## WORK REQUIRED
Write out every single entry exactly.

---------- DATA FOR REVIEW ----------

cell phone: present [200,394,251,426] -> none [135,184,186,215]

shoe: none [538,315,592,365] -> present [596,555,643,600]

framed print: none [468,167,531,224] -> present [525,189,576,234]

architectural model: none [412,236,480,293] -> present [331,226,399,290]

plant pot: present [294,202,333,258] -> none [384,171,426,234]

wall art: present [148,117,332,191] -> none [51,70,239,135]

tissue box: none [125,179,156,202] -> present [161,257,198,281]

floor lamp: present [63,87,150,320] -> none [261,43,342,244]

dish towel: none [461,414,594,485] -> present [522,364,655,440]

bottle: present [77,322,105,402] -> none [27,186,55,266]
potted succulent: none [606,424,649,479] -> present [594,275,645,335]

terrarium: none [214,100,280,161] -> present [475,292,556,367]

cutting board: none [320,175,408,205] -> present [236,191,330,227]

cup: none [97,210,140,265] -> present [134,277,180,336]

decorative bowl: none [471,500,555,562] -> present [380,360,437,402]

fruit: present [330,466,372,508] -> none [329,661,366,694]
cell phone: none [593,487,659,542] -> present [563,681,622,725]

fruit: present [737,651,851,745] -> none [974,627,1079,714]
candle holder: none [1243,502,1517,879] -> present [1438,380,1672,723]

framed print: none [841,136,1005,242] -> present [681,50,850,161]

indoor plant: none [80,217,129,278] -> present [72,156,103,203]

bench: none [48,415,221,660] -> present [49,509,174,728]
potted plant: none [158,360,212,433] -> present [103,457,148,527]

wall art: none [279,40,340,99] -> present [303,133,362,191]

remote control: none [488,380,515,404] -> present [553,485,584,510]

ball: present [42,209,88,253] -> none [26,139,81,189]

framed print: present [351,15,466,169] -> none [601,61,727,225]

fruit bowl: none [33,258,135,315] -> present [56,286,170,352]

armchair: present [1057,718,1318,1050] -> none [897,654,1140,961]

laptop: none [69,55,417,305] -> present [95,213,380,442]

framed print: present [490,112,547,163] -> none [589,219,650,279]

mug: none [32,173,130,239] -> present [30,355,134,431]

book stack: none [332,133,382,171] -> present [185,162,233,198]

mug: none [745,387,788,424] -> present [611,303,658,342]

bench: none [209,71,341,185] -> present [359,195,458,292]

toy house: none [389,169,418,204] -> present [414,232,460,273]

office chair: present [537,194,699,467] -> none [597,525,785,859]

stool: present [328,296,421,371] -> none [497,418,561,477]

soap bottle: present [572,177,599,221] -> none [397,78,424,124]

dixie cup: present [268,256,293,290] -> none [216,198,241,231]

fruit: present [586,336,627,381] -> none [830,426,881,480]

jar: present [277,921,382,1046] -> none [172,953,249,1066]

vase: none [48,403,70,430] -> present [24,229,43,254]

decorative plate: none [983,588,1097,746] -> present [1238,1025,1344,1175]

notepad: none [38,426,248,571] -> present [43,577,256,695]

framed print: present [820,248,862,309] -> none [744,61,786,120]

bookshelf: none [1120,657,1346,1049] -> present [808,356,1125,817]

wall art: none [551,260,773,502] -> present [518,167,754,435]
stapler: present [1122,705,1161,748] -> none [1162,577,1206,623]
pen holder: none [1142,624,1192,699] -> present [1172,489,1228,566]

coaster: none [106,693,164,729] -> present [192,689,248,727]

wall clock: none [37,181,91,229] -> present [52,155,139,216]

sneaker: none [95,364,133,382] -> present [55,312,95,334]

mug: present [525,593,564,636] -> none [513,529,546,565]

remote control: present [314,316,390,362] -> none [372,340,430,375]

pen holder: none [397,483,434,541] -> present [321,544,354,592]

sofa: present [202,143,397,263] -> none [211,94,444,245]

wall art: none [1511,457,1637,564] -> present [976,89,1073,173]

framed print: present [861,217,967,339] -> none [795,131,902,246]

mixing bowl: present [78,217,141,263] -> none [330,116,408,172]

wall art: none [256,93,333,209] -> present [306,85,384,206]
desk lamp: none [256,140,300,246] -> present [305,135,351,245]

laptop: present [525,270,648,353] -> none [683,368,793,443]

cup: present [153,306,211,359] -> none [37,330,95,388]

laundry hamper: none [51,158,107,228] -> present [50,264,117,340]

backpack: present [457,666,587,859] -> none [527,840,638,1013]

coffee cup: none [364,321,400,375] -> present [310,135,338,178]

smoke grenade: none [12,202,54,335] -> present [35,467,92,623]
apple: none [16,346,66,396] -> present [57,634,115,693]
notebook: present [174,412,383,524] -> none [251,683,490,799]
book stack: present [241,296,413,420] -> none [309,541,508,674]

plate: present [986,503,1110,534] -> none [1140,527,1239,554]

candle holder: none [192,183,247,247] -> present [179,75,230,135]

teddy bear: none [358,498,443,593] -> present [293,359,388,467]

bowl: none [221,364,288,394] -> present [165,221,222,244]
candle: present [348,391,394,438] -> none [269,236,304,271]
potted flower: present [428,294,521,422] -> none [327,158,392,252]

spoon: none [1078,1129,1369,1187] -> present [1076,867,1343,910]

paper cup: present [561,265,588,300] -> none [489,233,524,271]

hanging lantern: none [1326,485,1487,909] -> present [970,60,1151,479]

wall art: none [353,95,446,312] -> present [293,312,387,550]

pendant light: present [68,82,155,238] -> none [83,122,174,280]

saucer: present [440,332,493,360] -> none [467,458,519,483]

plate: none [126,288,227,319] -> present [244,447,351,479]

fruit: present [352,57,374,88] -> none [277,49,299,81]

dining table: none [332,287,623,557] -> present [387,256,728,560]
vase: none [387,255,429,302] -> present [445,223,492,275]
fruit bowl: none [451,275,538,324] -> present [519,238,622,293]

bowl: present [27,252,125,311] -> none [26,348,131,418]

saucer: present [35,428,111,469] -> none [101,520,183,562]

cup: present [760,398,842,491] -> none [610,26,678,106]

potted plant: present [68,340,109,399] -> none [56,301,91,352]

----------

## WRITTEN REPLY
cell phone: present [200,394,251,426] -> none [135,184,186,215]

shoe: none [538,315,592,365] -> present [596,555,643,600]

framed print: none [468,167,531,224] -> present [525,189,576,234]

architectural model: none [412,236,480,293] -> present [331,226,399,290]

plant pot: present [294,202,333,258] -> none [384,171,426,234]

wall art: present [148,117,332,191] -> none [51,70,239,135]

tissue box: none [125,179,156,202] -> present [161,257,198,281]

floor lamp: present [63,87,150,320] -> none [261,43,342,244]

dish towel: none [461,414,594,485] -> present [522,364,655,440]

bottle: present [77,322,105,402] -> none [27,186,55,266]
potted succulent: none [606,424,649,479] -> present [594,275,645,335]

terrarium: none [214,100,280,161] -> present [475,292,556,367]

cutting board: none [320,175,408,205] -> present [236,191,330,227]

cup: none [97,210,140,265] -> present [134,277,180,336]

decorative bowl: none [471,500,555,562] -> present [380,360,437,402]

fruit: present [330,466,372,508] -> none [329,661,366,694]
cell phone: none [593,487,659,542] -> present [563,681,622,725]

fruit: present [737,651,851,745] -> none [974,627,1079,714]
candle holder: none [1243,502,1517,879] -> present [1438,380,1672,723]

framed print: none [841,136,1005,242] -> present [681,50,850,161]

indoor plant: none [80,217,129,278] -> present [72,156,103,203]

bench: none [48,415,221,660] -> present [49,509,174,728]
potted plant: none [158,360,212,433] -> present [103,457,148,527]

wall art: none [279,40,340,99] -> present [303,133,362,191]

remote control: none [488,380,515,404] -> present [553,485,584,510]

ball: present [42,209,88,253] -> none [26,139,81,189]

framed print: present [351,15,466,169] -> none [601,61,727,225]

fruit bowl: none [33,258,135,315] -> present [56,286,170,352]

armchair: present [1057,718,1318,1050] -> none [897,654,1140,961]

laptop: none [69,55,417,305] -> present [95,213,380,442]

framed print: present [490,112,547,163] -> none [589,219,650,279]

mug: none [32,173,130,239] -> present [30,355,134,431]

book stack: none [332,133,382,171] -> present [185,162,233,198]

mug: none [745,387,788,424] -> present [611,303,658,342]

bench: none [209,71,341,185] -> present [359,195,458,292]

toy house: none [389,169,418,204] -> present [414,232,460,273]

office chair: present [537,194,699,467] -> none [597,525,785,859]

stool: present [328,296,421,371] -> none [497,418,561,477]

soap bottle: present [572,177,599,221] -> none [397,78,424,124]

dixie cup: present [268,256,293,290] -> none [216,198,241,231]

fruit: present [586,336,627,381] -> none [830,426,881,480]

jar: present [277,921,382,1046] -> none [172,953,249,1066]

vase: none [48,403,70,430] -> present [24,229,43,254]

decorative plate: none [983,588,1097,746] -> present [1238,1025,1344,1175]

notepad: none [38,426,248,571] -> present [43,577,256,695]

framed print: present [820,248,862,309] -> none [744,61,786,120]

bookshelf: none [1120,657,1346,1049] -> present [808,356,1125,817]

wall art: none [551,260,773,502] -> present [518,167,754,435]
stapler: present [1122,705,1161,748] -> none [1162,577,1206,623]
pen holder: none [1142,624,1192,699] -> present [1172,489,1228,566]

coaster: none [106,693,164,729] -> present [192,689,248,727]

wall clock: none [37,181,91,229] -> present [52,155,139,216]

sneaker: none [95,364,133,382] -> present [55,312,95,334]

mug: present [525,593,564,636] -> none [513,529,546,565]

remote control: present [314,316,390,362] -> none [372,340,430,375]

pen holder: none [397,483,434,541] -> present [321,544,354,592]

sofa: present [202,143,397,263] -> none [211,94,444,245]

wall art: none [1511,457,1637,564] -> present [976,89,1073,173]

framed print: present [861,217,967,339] -> none [795,131,902,246]

mixing bowl: present [78,217,141,263] -> none [330,116,408,172]

wall art: none [256,93,333,209] -> present [306,85,384,206]
desk lamp: none [256,140,300,246] -> present [305,135,351,245]

laptop: present [525,270,648,353] -> none [683,368,793,443]

cup: present [153,306,211,359] -> none [37,330,95,388]

laundry hamper: none [51,158,107,228] -> present [50,264,117,340]

backpack: present [457,666,587,859] -> none [527,840,638,1013]

coffee cup: none [364,321,400,375] -> present [310,135,338,178]

smoke grenade: none [12,202,54,335] -> present [35,467,92,623]
apple: none [16,346,66,396] -> present [57,634,115,693]
notebook: present [174,412,383,524] -> none [251,683,490,799]
book stack: present [241,296,413,420] -> none [309,541,508,674]

plate: present [986,503,1110,534] -> none [1140,527,1239,554]

candle holder: none [192,183,247,247] -> present [179,75,230,135]

teddy bear: none [358,498,443,593] -> present [293,359,388,467]

bowl: none [221,364,288,394] -> present [165,221,222,244]
candle: present [348,391,394,438] -> none [269,236,304,271]
potted flower: present [428,294,521,422] -> none [327,158,392,252]

spoon: none [1078,1129,1369,1187] -> present [1076,867,1343,910]

paper cup: present [561,265,588,300] -> none [489,233,524,271]

hanging lantern: none [1326,485,1487,909] -> present [970,60,1151,479]

wall art: none [353,95,446,312] -> present [293,312,387,550]

pendant light: present [68,82,155,238] -> none [83,122,174,280]

saucer: present [440,332,493,360] -> none [467,458,519,483]

plate: none [126,288,227,319] -> present [244,447,351,479]

fruit: present [352,57,374,88] -> none [277,49,299,81]

dining table: none [332,287,623,557] -> present [387,256,728,560]
vase: none [387,255,429,302] -> present [445,223,492,275]
fruit bowl: none [451,275,538,324] -> present [519,238,622,293]

bowl: present [27,252,125,311] -> none [26,348,131,418]

saucer: present [35,428,111,469] -> none [101,520,183,562]

cup: present [760,398,842,491] -> none [610,26,678,106]

potted plant: present [68,340,109,399] -> none [56,301,91,352]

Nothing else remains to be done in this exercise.